Murina: Review. By Alif Majeed.

Coming of age movies set in an idyllic location during a vacation almost always have a sense of doom. Even a comedy can be portrayed with a touch of sadness, and things may not always work out in the end. Murina does not tinker much with that formula but has enough in it to work as an effective drama.

At least in its initial portions, the movie feels formulaic because of the portrayal of the protagonist Julija. She is a precarious teenager, who is shaken by the arrival of Javier, a friend of her overbearing and bullheaded father. She often fantasizes about replacing her dad with this man, even trying to get him together with her long-suffering mother, thinking it is the right thing to do with disastrous results.

In her mind, Javier is everything his father is not. Sensitive, suave, with a dash of adventure, and in complete control of himself. In Julija’s mind, Javier is the perfect addition to their family when you take out her father. An in-form Cliff Curtis plays Javier, who sympathizes with Julija and her mom and often even ambiguously encourages her fantasies. It is the complete opposite of the character that put him on the cinematic map. When he played Uncle Bully in Once were Warriors, where when he was put in a similar position because of the hospitality of the patriarch, cruelly ended up raping the daughter and triggered the violent climax of that movie. Here, he goes the other direction, playing the understanding friend who, despite experiencing the cruel nature of his friend, more or less is a mute spectator because it is not his family to protect.

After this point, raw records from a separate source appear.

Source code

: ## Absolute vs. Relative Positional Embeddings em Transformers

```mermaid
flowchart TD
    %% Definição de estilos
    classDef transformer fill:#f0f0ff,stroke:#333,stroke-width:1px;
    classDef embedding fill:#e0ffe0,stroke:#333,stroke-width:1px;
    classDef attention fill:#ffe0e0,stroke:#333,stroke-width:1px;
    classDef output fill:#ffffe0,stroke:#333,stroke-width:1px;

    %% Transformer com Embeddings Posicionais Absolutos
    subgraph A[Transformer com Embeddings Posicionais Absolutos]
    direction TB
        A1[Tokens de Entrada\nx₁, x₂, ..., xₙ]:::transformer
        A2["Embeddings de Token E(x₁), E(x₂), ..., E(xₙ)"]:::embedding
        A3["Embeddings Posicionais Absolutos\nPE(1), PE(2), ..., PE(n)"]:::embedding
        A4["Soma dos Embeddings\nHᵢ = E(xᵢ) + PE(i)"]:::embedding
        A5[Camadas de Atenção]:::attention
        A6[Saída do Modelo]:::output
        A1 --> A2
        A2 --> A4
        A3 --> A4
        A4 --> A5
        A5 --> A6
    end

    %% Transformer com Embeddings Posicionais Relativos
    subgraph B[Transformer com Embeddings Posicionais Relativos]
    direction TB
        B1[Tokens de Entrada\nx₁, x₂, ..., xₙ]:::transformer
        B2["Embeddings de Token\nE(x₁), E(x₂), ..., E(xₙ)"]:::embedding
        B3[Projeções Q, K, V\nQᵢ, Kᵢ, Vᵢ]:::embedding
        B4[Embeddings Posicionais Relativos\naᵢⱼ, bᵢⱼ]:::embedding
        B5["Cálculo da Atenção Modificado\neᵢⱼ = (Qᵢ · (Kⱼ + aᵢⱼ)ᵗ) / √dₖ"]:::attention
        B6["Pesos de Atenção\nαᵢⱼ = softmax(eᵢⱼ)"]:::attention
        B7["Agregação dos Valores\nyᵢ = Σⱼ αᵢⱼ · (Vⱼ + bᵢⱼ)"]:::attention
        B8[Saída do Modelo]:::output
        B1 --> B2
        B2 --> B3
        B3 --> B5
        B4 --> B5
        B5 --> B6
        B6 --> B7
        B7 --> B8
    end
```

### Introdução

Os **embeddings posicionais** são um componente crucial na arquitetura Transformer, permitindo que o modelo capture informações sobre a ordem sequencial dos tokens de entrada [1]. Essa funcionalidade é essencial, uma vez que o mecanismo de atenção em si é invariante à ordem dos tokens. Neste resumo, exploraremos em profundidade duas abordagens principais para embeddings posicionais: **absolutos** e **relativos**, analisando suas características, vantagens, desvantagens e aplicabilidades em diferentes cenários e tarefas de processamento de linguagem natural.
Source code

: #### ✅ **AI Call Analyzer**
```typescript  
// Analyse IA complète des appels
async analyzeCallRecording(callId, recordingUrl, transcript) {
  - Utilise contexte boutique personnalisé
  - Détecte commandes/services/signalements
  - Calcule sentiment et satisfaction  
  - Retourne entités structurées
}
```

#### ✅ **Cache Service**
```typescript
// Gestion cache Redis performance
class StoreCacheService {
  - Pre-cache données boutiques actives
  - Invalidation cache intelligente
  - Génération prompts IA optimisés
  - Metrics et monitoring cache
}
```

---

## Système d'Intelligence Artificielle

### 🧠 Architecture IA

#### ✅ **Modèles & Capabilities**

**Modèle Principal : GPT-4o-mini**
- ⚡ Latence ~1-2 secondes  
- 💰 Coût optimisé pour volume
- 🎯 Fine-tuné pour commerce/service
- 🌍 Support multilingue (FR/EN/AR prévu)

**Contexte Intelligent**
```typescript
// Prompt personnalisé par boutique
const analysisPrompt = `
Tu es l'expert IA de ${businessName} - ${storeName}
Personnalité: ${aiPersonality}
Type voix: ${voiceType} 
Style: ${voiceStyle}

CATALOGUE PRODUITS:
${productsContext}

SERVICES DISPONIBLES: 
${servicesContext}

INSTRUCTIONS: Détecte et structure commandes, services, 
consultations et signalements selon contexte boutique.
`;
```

Cruelty and abuse of power are major themes of the movie. Leon Lucev is terrifying as the family patriarch who holds down his family by his brutal force of will. It manifests in different ways, from his obvious treatment of his family to subtle ones. In a scene where Javier proclaims proudly that he forgives Leon for a past digression, the subtle way in which he takes out his anger on his daughter at his friend’s large-heartedness is way more shocking than acting out his anger on his family.

Your heart also goes out to Danica Curcic as Nela, his long-suffering wife who has resigned to her fate but still stays dignified while doing it. A fact that Julija holds against her for being cowardly than talking charge.

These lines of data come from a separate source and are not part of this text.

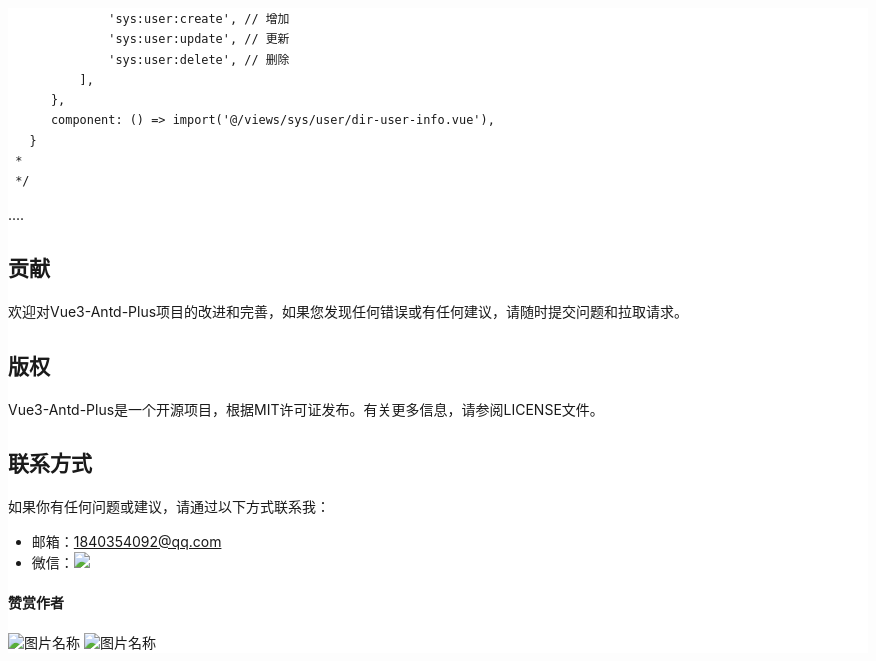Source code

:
 ```
              'sys:user:create', // 增加
              'sys:user:update', // 更新
              'sys:user:delete', // 删除
          ],
      },
      component: () => import('@/views/sys/user/dir-user-info.vue'),
   }
 *
 */
```

....


## 贡献

欢迎对Vue3-Antd-Plus项目的改进和完善，如果您发现任何错误或有任何建议，请随时提交问题和拉取请求。

## 版权

Vue3-Antd-Plus是一个开源项目，根据MIT许可证发布。有关更多信息，请参阅LICENSE文件。

## 联系方式

如果你有任何问题或建议，请通过以下方式联系我：

- 邮箱：1840354092@qq.com
- 微信：<img src="doc/img_6.png" width = "150" >

####  赞赏作者

 <img src="doc/img_7.png" width = "150" height = "150" alt="图片名称" align=center />
 <img src="doc/img_8.png" width = "150" height = "150" alt="图片名称" align=center />


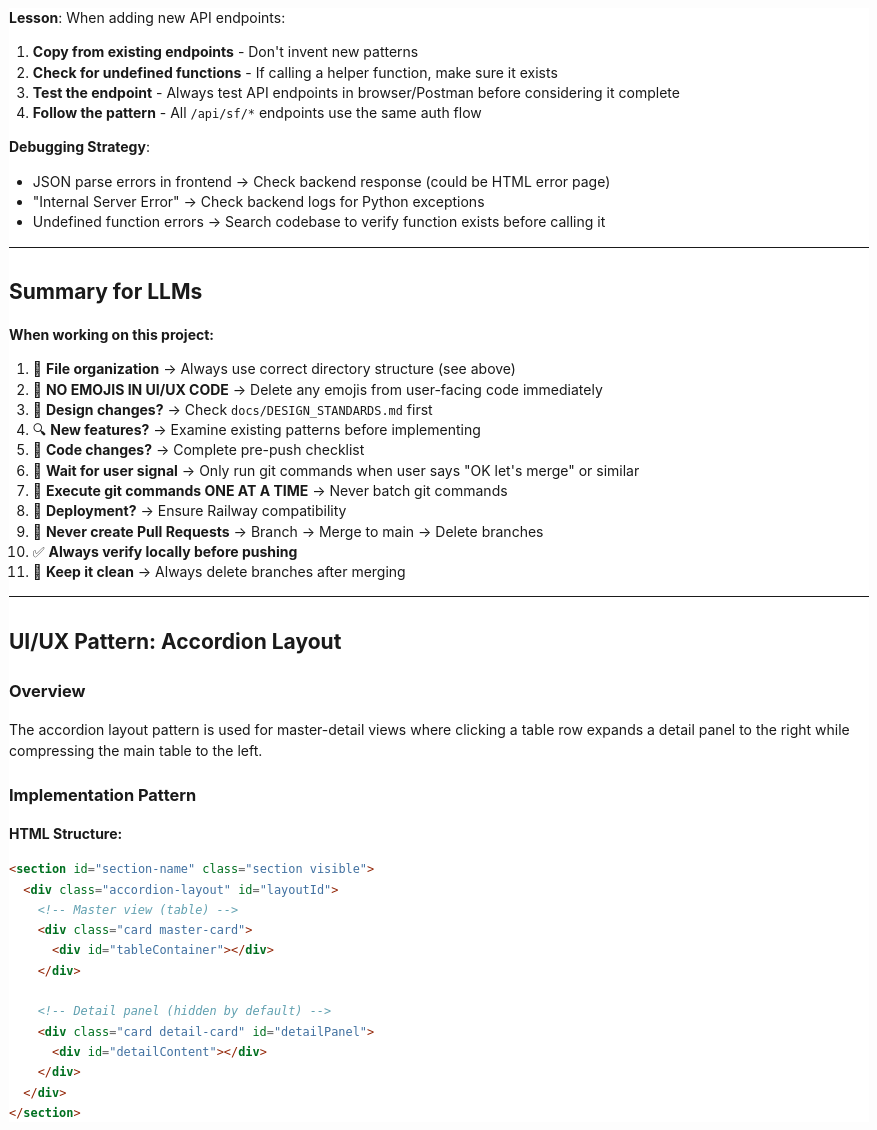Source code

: **Lesson**: When adding new API endpoints:
1. **Copy from existing endpoints** - Don't invent new patterns
2. **Check for undefined functions** - If calling a helper function, make sure it exists
3. **Test the endpoint** - Always test API endpoints in browser/Postman before considering it complete
4. **Follow the pattern** - All `/api/sf/*` endpoints use the same auth flow

**Debugging Strategy**:
- JSON parse errors in frontend → Check backend response (could be HTML error page)
- "Internal Server Error" → Check backend logs for Python exceptions
- Undefined function errors → Search codebase to verify function exists before calling it

---

## Summary for LLMs

**When working on this project:**

1. 📁 **File organization** → Always use correct directory structure (see above)
2. 🚫 **NO EMOJIS IN UI/UX CODE** → Delete any emojis from user-facing code immediately
3. 📐 **Design changes?** → Check `docs/DESIGN_STANDARDS.md` first
4. 🔍 **New features?** → Examine existing patterns before implementing
5. 🔧 **Code changes?** → Complete pre-push checklist
6. 🛑 **Wait for user signal** → Only run git commands when user says "OK let's merge" or similar
7. 🐌 **Execute git commands ONE AT A TIME** → Never batch git commands
8. 🚂 **Deployment?** → Ensure Railway compatibility
9. 🚫 **Never create Pull Requests** → Branch → Merge to main → Delete branches
10. ✅ **Always verify locally before pushing**
11. 🧹 **Keep it clean** → Always delete branches after merging

---

## UI/UX Pattern: Accordion Layout

### Overview
The accordion layout pattern is used for master-detail views where clicking a table row expands a detail panel to the right while compressing the main table to the left.

### Implementation Pattern

**HTML Structure:**
```html
<section id="section-name" class="section visible">
  <div class="accordion-layout" id="layoutId">
    <!-- Master view (table) -->
    <div class="card master-card">
      <div id="tableContainer"></div>
    </div>
    
    <!-- Detail panel (hidden by default) -->
    <div class="card detail-card" id="detailPanel">
      <div id="detailContent"></div>
    </div>
  </div>
</section>
```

That appealed to me about Julija. Despite never leaving the island like almost never, she had to grow up pretty fast. Even though she barely speaks, she has been through a lot. She also reminded me of Cecile from Bonjour Tristesse in her childishness. Sometimes, though a person might seem to be wiser beyond her age, you take it for granted that she is still a child who is bound to make childish decisions. That is sometimes that Gracija Filipović brings out brilliantly in Murina.

It might not be the most memorable coming-of-age drama you have come across, but it is a stark reminder of what a family has to endure in the face of fragile male egos.